Shrimp and How to Market Them
"We usually will have 10 to 15 different shrimp available each week at $1 or less,” said Harold Cheng, owner of Always Quality Aquatics in Los Angeles. "We also have some of the newest varieties for a little more.”

Most stores have found that the best way to market shrimp is to display them in small tanks right at the checkout counter. Here’s what they had to say about what sells best in their stores.

"My shrimp sales are growing by leaps and bounds. I try to carry a good variety, including flowers, Amanos, orange, fire red, red cherry and yellows.”—Steve Richmond, owner of Lovely Pets in Quincy, Mass.

"Our best-sellers are Amanos, cherry reds, red fires and yellows.”—Brett  Varnum, co-owner of Laconia Pet Center in Laconia, N.H.

"Crystal reds, cherry reds—anything that is red at a good price point—that’s what sells for us.”—Brent Mills, owner of Aquatica in Montreal

"We sell a lot of crowntails, half moons and ‘dumbo angel wing’ bettas at prices ranging from $10 to $15,” said Varnum of Laconia Pet Center. "We also sell nano tanks for bettas that include a small heater; bettas are not really happy at ‘room temperature.’”

New From the Breeders
The problem of new fish coming in from the wild and being very popular but not being very available is usually solved by commercial fish breeders, primarily in the Far East and Florida, industry insiders said.
 
"We’ve also had several fish species that traditionally have been sourced from the wild or from farms in the Far East move to Florida production, which is exciting,” said Tuccinardi. "Some notable examples include the red-spotted or ‘super red’ gold severum and the black ghost knifefish.”

Another example is the roseline shark/Dennison’s barb. When this fish first hit the hobby, demand was incredible, and rumors began that the source in India was exhausted. Not only was the rumor false, but breeders, especially in Singapore, soon began producing fish commercially. Another fish once considered "difficult” but now available in many varieties is the discus.

"We have found that there are two keys to selling and shipping good discus,” said Cheng of Always Quality Aquatics. "We don’t ship the smaller sizes, and we ship each discus individually bagged. This has made a huge difference for the retail stores and distributors that are our customers.”

As new and rare fish from the wild are introduced into the hobby, breeders strive to improve the colors and hardiness of the fish.

"Blue variants seem to be very popular,” said Arjan De-Zwart, vice president of Ruinemans Aquarium Inc., a large importer and distributor in Miami. "Just take a look—electric blue rams, blue dempseys, electric blue Acaras—the hobbyists are telling us what they like.”

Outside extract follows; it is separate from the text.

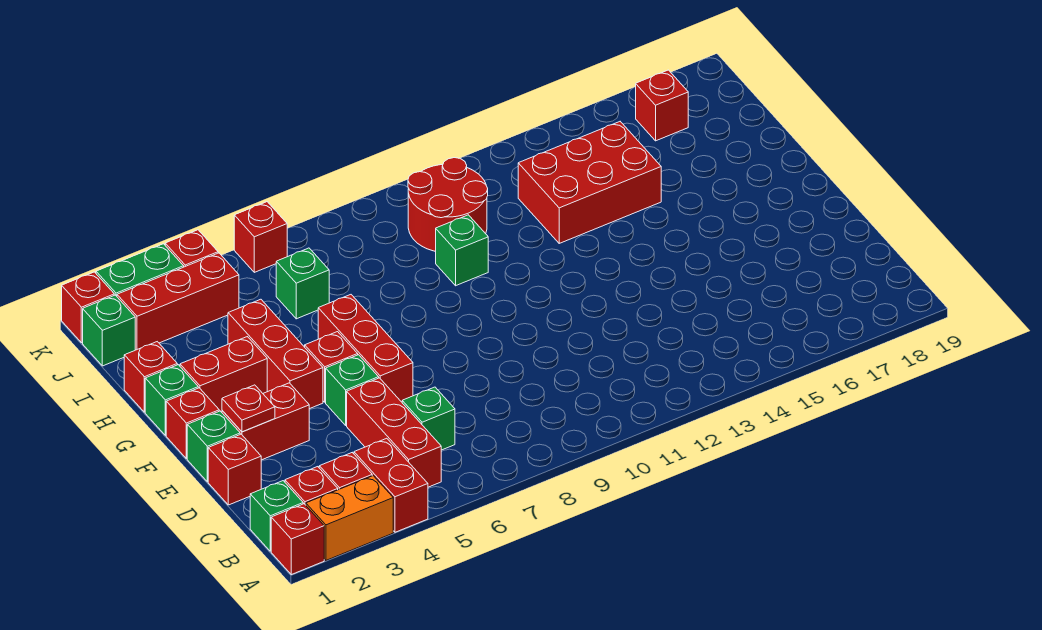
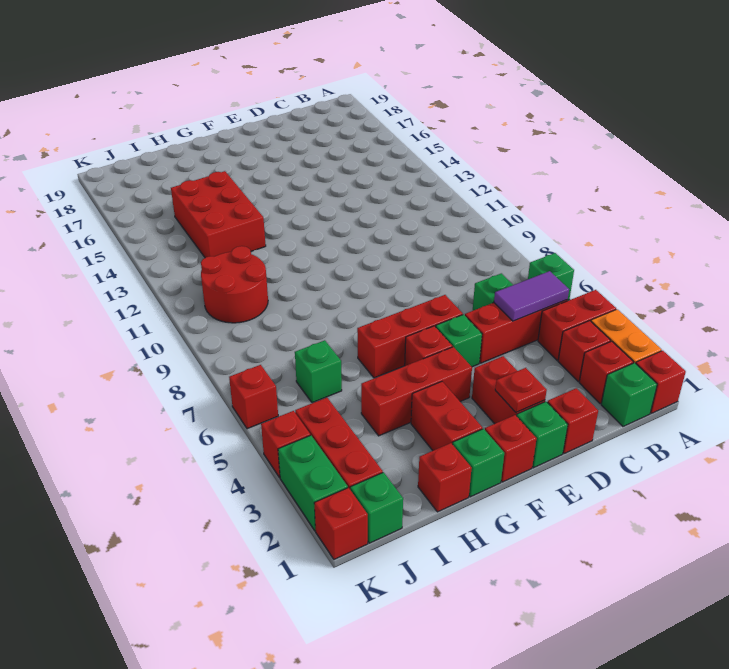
none -> purple 1x2 tile [494,271,569,321]
green 1x1 brick [436,215,488,286] -> green 1x1 brick moved to [528,253,574,300]
red 1x1 brick [636,70,688,141] -> none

"The most impressive fish for us in 2013 has been without a doubt the electric blue Acara,” Tuccinardi said. "We were the first to import these into the U.S. this past summer, and the reception has been overwhelmingly positive.”

Small versions of larger fish are being introduced and are enjoying considerable popularity.

"Even though they are a little pricey for the size of the fish,” said Varnum of Laconia Pet Center, "the small freshwater pipefish and the dwarf pea puffers are becoming very popular.”

The appeal of nano tanks continues to be very strong; one reason is because there is now a good selection of small fish available, he added.

"As it stands, I would estimate 90 to 95 percent of all freshwater fish in the trade are now commercially raised,” Tuccinardi said. "We are at an interesting juncture where we find ourselves as an importer looking at wild fisheries in a different light than was the case a decade ago. We’re now making a more conscious effort to support some of these fisheries, even if we don’t ‘need’ the fish in a sense. There’s a growing realization that should some of these artisanal, low-volume ornamental fisheries collapse due to lack of demand, the communities which the fisheries support will be forced to turn to other (often much more destructive) means to make a living.”